Task statement: A single number is expected: the count of lines in the records below that contain "round".

(Stored data entries)
- Opening Delimiter -

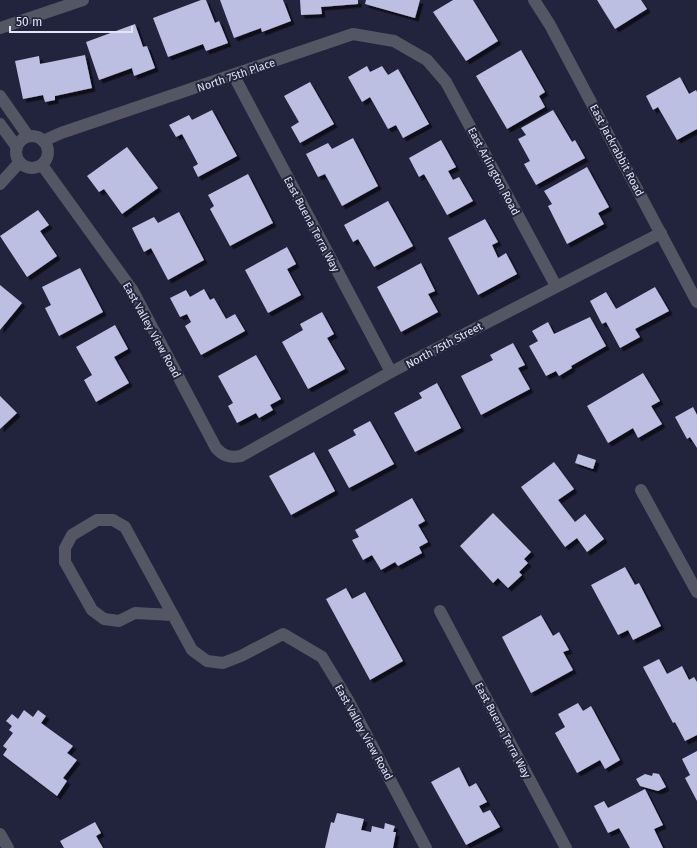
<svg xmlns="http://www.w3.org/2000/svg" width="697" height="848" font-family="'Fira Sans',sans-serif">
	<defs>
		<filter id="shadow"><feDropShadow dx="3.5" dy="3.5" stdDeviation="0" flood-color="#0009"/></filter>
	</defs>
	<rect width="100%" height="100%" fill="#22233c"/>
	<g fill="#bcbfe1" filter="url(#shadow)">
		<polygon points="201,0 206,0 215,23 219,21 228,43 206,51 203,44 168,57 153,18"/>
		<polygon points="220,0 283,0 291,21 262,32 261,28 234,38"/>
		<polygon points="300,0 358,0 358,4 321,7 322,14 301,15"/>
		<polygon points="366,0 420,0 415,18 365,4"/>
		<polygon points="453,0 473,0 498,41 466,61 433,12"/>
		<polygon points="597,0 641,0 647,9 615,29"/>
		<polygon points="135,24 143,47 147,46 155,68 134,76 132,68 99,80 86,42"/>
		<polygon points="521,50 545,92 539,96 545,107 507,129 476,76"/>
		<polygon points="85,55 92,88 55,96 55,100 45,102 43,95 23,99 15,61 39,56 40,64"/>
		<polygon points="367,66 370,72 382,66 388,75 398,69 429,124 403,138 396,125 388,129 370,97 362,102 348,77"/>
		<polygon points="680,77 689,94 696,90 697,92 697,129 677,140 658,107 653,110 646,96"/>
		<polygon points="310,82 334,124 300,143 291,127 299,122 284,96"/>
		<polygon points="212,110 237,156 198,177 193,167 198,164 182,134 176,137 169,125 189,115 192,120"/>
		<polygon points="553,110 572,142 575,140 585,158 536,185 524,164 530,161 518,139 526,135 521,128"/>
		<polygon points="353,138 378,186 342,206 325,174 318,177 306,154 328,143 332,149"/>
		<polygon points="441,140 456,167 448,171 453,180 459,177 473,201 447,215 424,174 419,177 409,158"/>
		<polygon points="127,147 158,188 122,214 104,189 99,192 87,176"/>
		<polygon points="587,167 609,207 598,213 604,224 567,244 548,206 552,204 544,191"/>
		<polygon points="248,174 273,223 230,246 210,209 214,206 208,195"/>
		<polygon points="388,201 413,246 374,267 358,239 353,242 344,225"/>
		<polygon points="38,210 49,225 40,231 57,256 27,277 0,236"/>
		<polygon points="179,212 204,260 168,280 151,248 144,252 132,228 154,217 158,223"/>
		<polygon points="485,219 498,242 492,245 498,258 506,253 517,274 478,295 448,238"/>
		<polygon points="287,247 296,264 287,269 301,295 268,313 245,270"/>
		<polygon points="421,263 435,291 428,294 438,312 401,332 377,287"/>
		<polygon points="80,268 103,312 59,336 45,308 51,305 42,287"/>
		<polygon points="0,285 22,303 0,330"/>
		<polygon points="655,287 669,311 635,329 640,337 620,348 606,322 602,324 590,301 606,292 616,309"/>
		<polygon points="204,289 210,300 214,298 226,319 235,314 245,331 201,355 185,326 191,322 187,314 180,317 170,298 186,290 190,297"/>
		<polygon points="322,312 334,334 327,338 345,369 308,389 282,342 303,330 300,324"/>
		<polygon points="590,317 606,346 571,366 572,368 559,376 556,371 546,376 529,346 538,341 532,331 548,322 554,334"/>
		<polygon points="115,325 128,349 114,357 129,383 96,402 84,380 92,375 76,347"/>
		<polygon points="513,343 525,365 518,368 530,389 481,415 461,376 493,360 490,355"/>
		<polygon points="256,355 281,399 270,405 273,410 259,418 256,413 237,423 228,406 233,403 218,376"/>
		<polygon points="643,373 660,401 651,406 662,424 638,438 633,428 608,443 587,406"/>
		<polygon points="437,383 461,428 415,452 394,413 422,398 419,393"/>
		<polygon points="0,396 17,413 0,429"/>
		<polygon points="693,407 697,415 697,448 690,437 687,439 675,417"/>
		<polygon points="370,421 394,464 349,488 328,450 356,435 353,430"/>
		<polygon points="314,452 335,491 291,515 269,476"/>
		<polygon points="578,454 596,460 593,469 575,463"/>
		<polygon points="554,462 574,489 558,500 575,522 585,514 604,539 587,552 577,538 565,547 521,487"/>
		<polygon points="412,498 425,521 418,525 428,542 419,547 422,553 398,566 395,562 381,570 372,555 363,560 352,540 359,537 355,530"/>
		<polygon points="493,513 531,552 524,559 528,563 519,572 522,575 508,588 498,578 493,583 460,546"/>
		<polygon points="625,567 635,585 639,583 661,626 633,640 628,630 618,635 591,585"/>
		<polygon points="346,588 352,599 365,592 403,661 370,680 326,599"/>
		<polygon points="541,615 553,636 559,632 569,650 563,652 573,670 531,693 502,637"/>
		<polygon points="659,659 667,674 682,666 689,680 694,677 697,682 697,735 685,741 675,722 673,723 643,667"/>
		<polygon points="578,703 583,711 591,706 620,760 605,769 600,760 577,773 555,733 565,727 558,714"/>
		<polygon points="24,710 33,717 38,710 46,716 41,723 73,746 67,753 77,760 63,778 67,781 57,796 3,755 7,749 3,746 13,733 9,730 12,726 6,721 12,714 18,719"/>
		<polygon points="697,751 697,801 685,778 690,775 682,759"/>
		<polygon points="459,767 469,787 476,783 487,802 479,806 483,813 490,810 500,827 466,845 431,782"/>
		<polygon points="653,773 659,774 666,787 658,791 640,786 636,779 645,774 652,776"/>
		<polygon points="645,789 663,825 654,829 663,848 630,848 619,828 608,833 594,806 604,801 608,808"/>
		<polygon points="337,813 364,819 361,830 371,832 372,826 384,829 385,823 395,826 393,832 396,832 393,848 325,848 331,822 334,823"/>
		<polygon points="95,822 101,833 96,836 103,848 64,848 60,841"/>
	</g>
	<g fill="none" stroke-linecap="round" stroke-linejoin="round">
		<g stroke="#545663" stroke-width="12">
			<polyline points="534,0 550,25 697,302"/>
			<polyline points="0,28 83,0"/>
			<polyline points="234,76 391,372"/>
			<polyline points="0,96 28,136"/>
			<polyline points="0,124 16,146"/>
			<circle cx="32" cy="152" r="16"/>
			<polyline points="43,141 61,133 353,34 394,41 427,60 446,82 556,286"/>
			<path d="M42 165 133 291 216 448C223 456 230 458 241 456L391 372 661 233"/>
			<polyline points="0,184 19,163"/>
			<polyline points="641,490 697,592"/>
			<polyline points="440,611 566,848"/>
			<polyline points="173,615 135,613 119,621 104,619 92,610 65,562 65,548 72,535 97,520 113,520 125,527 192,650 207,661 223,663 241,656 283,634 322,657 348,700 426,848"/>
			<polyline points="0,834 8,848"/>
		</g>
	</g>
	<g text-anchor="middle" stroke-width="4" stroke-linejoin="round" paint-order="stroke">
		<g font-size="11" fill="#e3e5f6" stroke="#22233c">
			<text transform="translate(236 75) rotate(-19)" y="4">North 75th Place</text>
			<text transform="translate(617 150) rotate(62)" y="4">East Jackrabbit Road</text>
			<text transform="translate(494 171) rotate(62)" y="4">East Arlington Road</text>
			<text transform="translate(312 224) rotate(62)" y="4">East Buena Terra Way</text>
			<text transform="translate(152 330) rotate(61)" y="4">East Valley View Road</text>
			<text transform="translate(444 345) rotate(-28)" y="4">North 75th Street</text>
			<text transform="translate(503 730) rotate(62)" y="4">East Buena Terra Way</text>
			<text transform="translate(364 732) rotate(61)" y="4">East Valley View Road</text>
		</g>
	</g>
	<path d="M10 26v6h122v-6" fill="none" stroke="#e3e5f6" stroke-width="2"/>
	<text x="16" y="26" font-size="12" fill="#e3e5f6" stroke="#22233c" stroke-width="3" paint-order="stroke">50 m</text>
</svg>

- Closing Delimiter -

Task answer: 2